Exercise objective - Format everything from the start of the data down to and including the line containing "ACEPTAR TODO" as a Markdown table with the columns n and Line, giving each line its row number and skipping blank lines. Leave the pictures out of the table.

_ _ _ _ _

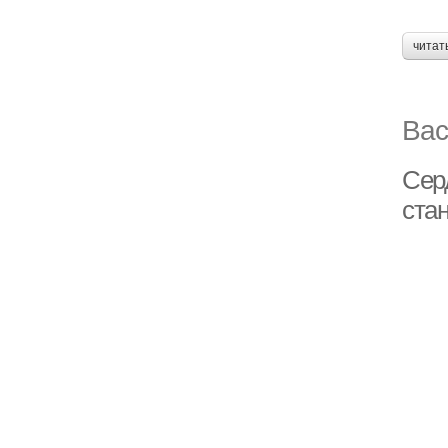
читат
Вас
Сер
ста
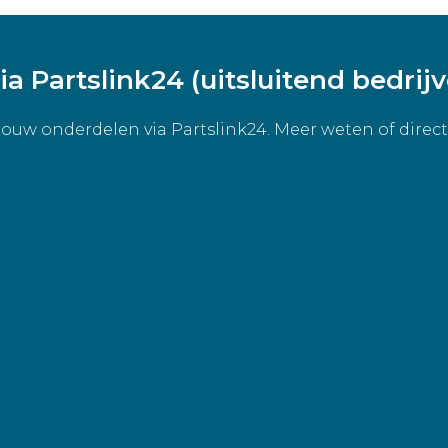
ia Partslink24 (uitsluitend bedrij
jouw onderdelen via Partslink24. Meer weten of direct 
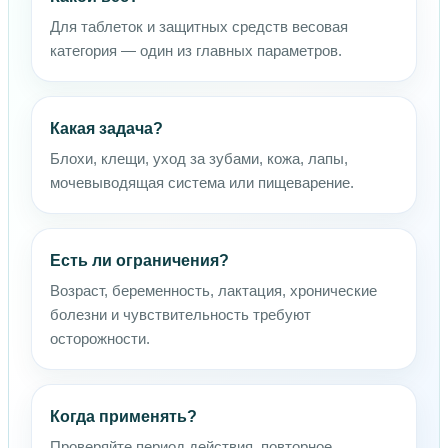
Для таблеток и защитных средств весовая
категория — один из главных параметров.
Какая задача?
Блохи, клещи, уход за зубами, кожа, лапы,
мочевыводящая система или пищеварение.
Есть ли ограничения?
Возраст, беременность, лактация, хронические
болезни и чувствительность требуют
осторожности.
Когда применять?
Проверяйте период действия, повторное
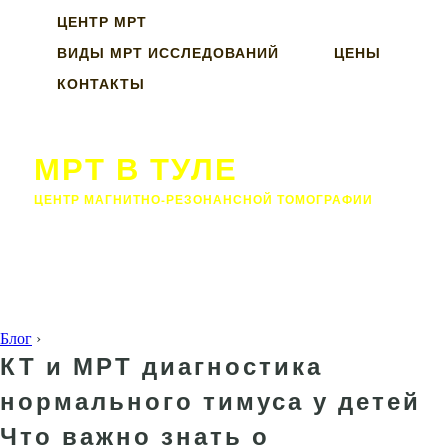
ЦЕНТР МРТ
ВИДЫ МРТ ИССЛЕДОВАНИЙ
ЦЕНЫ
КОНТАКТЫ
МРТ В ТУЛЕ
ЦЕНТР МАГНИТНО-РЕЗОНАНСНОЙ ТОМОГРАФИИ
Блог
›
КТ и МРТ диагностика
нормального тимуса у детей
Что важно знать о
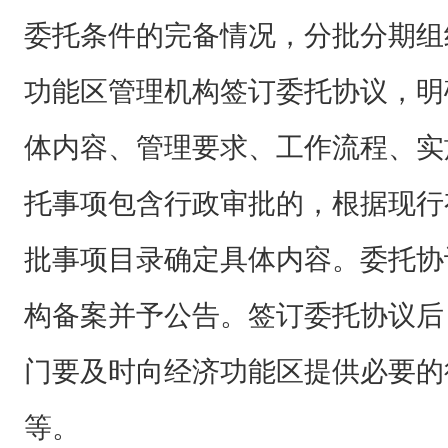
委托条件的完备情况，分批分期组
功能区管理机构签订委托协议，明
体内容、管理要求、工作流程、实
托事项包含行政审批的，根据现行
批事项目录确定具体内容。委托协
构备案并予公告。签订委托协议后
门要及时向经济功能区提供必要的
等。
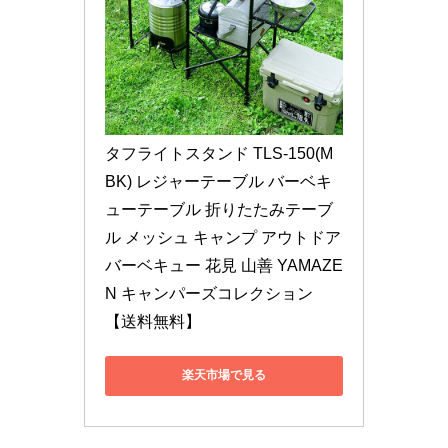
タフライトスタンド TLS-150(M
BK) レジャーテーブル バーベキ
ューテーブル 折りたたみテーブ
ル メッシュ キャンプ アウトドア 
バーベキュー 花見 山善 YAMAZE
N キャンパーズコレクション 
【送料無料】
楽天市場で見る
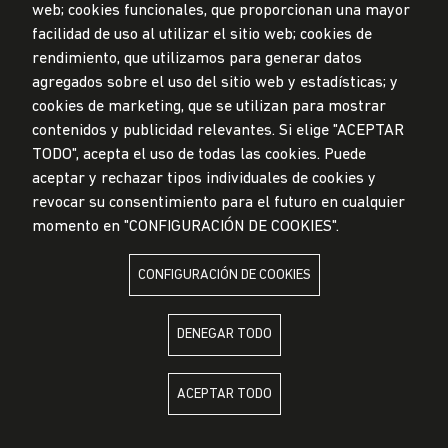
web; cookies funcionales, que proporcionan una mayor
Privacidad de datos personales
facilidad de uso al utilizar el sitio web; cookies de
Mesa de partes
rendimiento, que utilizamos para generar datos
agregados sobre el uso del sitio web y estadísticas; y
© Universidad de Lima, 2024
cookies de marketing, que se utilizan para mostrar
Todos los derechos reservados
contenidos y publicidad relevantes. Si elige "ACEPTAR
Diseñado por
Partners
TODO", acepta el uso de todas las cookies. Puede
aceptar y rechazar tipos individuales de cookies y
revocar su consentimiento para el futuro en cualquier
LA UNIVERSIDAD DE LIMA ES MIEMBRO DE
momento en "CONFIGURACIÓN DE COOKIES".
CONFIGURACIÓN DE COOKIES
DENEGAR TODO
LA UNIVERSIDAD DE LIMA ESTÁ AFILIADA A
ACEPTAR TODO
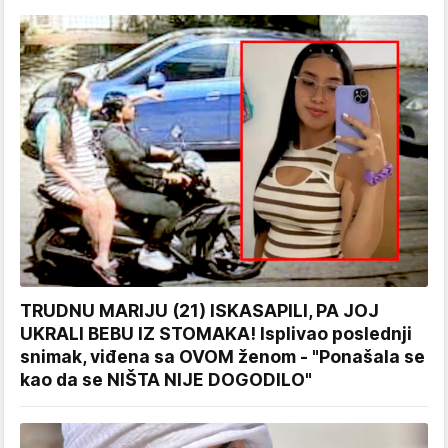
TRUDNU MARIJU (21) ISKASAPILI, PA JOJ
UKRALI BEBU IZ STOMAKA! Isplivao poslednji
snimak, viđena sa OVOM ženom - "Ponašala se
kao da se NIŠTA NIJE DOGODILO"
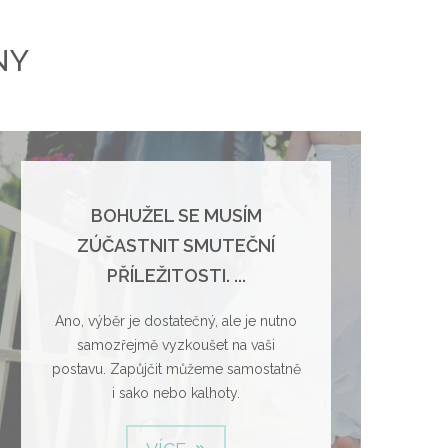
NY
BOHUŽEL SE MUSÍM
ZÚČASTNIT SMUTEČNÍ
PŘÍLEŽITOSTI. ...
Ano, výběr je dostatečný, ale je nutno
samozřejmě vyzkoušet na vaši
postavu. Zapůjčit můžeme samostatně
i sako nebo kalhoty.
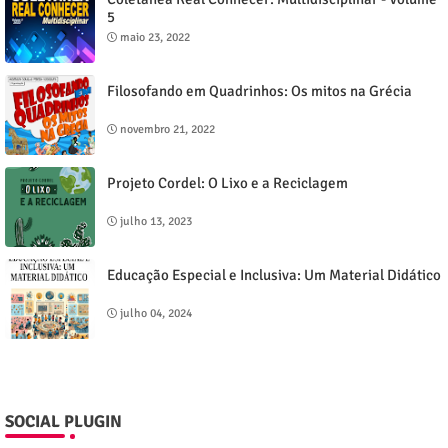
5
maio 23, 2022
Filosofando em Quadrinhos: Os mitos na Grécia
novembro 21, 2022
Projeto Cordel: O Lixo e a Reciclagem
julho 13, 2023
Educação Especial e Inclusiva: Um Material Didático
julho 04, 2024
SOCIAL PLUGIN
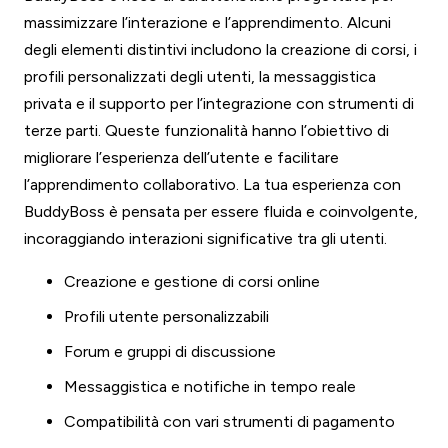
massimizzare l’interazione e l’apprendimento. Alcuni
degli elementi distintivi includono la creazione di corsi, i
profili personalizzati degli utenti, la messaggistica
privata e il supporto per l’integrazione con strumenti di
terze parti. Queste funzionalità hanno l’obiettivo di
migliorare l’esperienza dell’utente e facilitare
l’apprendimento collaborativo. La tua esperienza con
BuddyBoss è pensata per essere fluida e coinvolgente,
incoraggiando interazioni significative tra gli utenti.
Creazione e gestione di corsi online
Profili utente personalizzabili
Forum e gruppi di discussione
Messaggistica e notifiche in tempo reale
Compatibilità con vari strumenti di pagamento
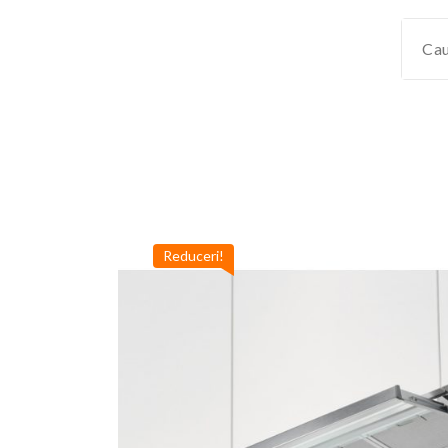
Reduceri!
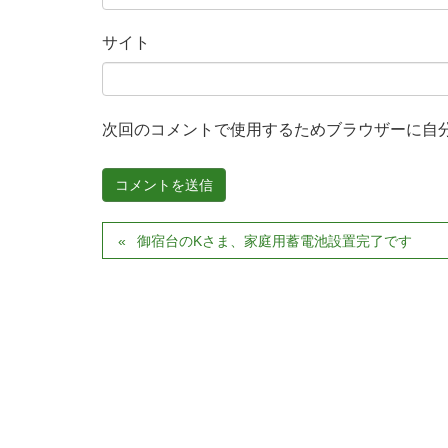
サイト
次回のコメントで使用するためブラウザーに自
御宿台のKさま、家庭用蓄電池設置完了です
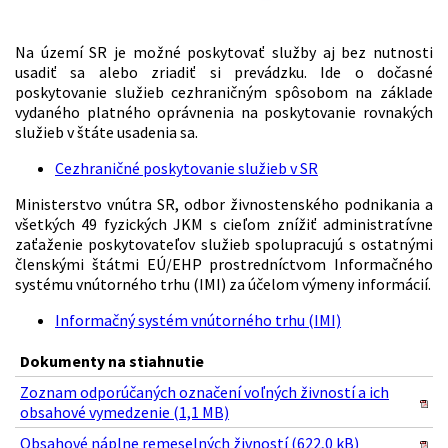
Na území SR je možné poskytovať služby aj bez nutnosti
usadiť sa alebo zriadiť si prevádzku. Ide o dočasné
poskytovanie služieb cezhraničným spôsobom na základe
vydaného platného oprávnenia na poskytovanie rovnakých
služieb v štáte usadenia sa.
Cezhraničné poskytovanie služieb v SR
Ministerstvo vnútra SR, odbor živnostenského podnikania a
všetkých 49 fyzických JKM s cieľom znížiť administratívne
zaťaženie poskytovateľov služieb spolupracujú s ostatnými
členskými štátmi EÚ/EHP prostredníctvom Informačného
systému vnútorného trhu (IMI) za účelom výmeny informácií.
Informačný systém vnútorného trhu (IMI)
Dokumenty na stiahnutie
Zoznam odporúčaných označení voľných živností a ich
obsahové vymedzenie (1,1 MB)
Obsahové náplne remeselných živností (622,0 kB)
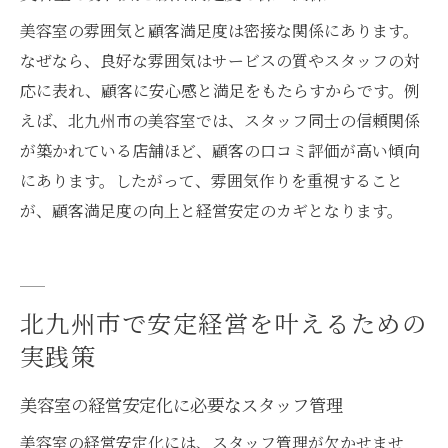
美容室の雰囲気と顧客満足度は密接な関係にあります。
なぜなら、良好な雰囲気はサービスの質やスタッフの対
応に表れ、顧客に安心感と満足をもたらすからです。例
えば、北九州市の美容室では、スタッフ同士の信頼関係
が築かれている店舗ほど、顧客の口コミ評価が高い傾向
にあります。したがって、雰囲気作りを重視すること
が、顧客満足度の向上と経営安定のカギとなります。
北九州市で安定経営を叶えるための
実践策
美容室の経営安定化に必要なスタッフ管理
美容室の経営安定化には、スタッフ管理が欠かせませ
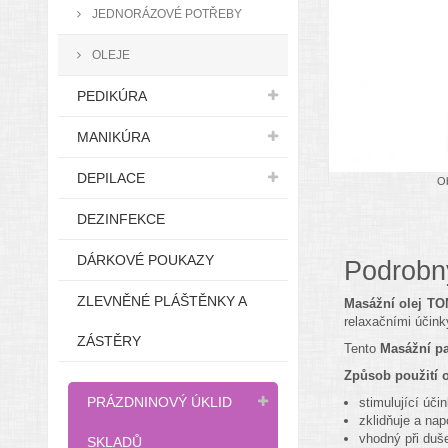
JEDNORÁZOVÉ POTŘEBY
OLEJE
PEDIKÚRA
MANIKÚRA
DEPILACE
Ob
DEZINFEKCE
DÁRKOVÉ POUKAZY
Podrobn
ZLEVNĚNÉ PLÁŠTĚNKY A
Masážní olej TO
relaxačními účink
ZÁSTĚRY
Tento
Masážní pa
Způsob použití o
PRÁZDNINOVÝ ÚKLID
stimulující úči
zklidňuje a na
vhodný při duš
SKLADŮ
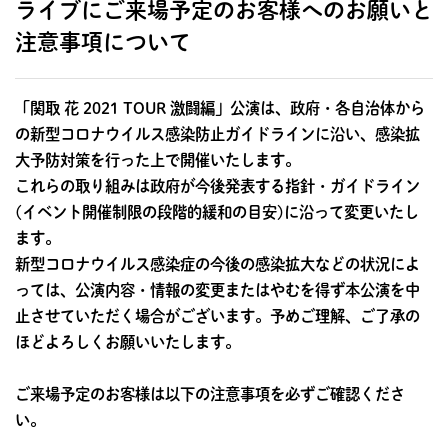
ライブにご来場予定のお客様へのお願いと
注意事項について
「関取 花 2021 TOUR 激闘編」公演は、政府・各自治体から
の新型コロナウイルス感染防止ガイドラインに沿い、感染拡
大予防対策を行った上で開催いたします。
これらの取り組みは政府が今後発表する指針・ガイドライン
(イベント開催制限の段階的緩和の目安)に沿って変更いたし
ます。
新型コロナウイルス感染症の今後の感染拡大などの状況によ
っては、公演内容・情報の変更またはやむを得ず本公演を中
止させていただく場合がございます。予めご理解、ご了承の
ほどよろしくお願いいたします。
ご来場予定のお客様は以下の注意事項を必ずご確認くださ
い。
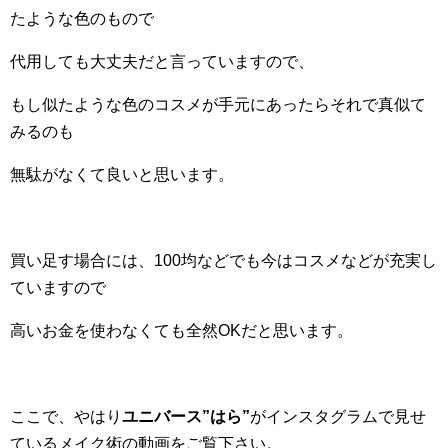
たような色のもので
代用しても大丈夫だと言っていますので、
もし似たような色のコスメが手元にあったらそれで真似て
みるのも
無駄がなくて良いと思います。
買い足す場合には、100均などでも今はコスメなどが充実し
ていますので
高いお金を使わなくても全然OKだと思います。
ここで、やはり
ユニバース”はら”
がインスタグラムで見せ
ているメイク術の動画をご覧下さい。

_ _ _ _ _

Exercise output -
| n | Line |
|---|---|
| 1 | читат |
| 2 | Вас |
| 3 | Сер |
| 4 | ста |
| 5 | ia Partslink24 (uitsluitend bedrij |
| 6 | jouw onderdelen via Partslink24. Meer weten of direct  |
| 7 | Для таблеток и защитных средств весовая |
| 8 | категория — один из главных параметров. |
| 9 | Какая задача? |
| 10 | Блохи, клещи, уход за зубами, кожа, лапы, |
| 11 | мочевыводящая система или пищеварение. |
| 12 | Есть ли ограничения? |
| 13 | Возраст, беременность, лактация, хронические |
| 14 | болезни и чувствительность требуют |
| 15 | осторожности. |
| 16 | Когда применять? |
| 17 | Проверяйте период действия, повторное |
| 18 | ЦЕНТР МРТ |
| 19 | ВИДЫ МРТ ИССЛЕДОВАНИЙ |
| 20 | ЦЕНЫ |
| 21 | КОНТАКТЫ |
| 22 | МРТ В ТУЛЕ |
| 23 | ЦЕНТР МАГНИТНО-РЕЗОНАНСНОЙ ТОМОГРАФИИ |
| 24 | Блог |
| 25 | › |
| 26 | КТ и МРТ диагностика |
| 27 | нормального тимуса у детей |
| 28 | Что важно знать о |
| 29 | 委托条件的完备情况，分批分期组 |
| 30 | 功能区管理机构签订委托协议，明 |
| 31 | 体内容、管理要求、工作流程、实 |
| 32 | 托事项包含行政审批的，根据现行 |
| 33 | 批事项目录确定具体内容。委托协 |
| 34 | 构备案并予公告。签订委托协议后 |
| 35 | 门要及时向经济功能区提供必要的 |
| 36 | 等。 |
| 37 | タフライトスタンド TLS-150(M |
| 38 | BK) レジャーテーブル バーベキ |
| 39 | ューテーブル 折りたたみテーブ |
| 40 | ル メッシュ キャンプ アウトドア  |
| 41 | バーベキュー 花見 山善 YAMAZE |
| 42 | N キャンパーズコレクション  |
| 43 | 【送料無料】 |
| 44 | 楽天市場で見る |
| 45 | web; cookies funcionales, que proporcionan una mayor |
| 46 | Privacidad de datos personales |
| 47 | facilidad de uso al utilizar el sitio web; cookies de |
| 48 | Mesa de partes |
| 49 | rendimiento, que utilizamos para generar datos |
| 50 | agregados sobre el uso del sitio web y estadísticas; y |
| 51 | © Universidad de Lima, 2024 |
| 52 | cookies de marketing, que se utilizan para mostrar |
| 53 | Todos los derechos reservados |
| 54 | contenidos y publicidad relevantes. Si elige "ACEPTAR |
| 55 | Diseñado por |
| 56 | Partners |
| 57 | TODO", acepta el uso de todas las cookies. Puede |
| 58 | aceptar y rechazar tipos individuales de cookies y |
| 59 | revocar su consentimiento para el futuro en cualquier |
| 60 | LA UNIVERSIDAD DE LIMA ES MIEMBRO DE |
| 61 | momento en "CONFIGURACIÓN DE COOKIES". |
| 62 | CONFIGURACIÓN DE COOKIES |
| 63 | DENEGAR TODO |
| 64 | LA UNIVERSIDAD DE LIMA ESTÁ AFILIADA A |
| 65 | ACEPTAR TODO |